Every photograph has a point of view. We see it from the position of the the photographer's eye. Deborah Willis stood in the pulpit of a small church in a little town in Florida, giving us the preacher's view of the pews. But the title of the picture tells us something more. Eatonville, Florida is the first incorporated black town in America and was the home of novelist Zora Neale Hurston. This is another way in which the photograph connects us to African American culture and history.

About the Media

Deborah Willis explores how blacks are portrayed in photographs and how they see the world through photography. She has published a number of books on African American photographers including James Van Der Zee. She often incorporates her own photographs into quilts, which she calls visual diaries.

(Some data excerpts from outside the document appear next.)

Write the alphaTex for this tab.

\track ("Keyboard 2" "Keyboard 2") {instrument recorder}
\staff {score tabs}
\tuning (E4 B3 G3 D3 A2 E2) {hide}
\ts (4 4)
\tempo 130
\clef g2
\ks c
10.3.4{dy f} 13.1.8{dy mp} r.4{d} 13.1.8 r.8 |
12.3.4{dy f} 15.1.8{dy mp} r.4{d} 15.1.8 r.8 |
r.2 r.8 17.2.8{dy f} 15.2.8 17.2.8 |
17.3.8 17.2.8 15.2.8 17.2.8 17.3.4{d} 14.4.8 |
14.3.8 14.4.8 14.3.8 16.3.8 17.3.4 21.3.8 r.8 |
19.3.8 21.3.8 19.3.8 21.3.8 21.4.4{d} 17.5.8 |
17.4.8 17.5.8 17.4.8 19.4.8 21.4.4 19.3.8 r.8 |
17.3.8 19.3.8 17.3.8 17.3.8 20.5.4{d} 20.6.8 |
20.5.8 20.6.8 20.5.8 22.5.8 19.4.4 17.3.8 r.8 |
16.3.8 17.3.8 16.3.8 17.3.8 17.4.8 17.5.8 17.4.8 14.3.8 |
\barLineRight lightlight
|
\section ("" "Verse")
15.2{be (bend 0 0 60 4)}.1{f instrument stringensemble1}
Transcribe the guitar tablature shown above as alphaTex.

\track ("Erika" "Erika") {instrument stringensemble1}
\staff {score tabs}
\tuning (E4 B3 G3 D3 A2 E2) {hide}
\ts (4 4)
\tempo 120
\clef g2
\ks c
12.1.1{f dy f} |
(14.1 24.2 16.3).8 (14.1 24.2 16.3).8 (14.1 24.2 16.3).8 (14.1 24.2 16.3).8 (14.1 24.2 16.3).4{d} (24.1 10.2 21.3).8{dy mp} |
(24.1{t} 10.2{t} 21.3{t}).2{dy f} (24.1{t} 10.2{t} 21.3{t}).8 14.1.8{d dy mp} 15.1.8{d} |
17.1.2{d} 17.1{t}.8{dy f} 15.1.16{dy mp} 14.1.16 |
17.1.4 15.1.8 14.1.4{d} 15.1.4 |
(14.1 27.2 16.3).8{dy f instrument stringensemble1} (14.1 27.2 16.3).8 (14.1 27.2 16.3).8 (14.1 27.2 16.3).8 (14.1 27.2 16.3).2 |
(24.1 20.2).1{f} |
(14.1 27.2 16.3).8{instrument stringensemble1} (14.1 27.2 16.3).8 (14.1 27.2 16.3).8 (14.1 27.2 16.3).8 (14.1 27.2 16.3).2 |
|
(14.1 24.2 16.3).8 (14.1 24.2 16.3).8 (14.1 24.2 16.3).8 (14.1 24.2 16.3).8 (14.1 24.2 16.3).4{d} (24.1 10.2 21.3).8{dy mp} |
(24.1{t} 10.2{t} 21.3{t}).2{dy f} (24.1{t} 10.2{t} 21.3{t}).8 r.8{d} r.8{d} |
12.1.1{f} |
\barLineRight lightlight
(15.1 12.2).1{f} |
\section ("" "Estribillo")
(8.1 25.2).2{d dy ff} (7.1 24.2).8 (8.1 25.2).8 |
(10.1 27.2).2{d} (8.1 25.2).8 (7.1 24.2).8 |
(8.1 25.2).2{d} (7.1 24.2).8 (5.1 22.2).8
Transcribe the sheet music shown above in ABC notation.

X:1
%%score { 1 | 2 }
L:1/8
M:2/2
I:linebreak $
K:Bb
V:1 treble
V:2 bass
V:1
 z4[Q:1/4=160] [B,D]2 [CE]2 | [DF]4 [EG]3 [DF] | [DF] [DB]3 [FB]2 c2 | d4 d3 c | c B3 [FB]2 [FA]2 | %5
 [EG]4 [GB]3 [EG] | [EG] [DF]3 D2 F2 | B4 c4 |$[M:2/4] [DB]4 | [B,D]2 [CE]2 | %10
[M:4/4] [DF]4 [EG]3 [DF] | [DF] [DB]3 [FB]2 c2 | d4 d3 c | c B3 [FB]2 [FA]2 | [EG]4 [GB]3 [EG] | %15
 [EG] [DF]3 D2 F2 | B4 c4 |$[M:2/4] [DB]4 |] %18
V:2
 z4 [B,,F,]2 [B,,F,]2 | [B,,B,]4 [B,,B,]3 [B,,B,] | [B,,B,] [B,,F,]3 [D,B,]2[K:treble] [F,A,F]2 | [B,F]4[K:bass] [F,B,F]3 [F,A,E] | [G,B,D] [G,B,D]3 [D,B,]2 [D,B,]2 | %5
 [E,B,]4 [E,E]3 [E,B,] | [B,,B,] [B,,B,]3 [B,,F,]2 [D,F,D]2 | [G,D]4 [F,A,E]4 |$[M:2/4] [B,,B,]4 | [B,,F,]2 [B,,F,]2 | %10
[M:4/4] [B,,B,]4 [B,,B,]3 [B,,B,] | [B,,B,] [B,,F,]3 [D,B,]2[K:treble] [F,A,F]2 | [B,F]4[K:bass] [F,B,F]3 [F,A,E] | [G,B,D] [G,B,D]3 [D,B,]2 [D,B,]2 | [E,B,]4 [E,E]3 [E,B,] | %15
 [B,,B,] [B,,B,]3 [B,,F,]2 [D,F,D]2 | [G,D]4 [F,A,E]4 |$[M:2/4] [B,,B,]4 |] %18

She says, "My images are used to preserve the collective memory of this society and focus on events that appear to be ordinary or horrific." In this picture a pulpit in a church, a central place in African American tradition, seems to glow like a jewel.

About the Artist

Deborah Willis took her first photographs at nine years old. They were of her family's Christmas presents -- a particular moment in the life of a black family. As an adult she has had a dual career as a photographer and historian of African American photography. Henry Louis Gates, Jr. says of her work, "Willis' gift is to bring us into each picture, inviting us to remember our own family and our own history."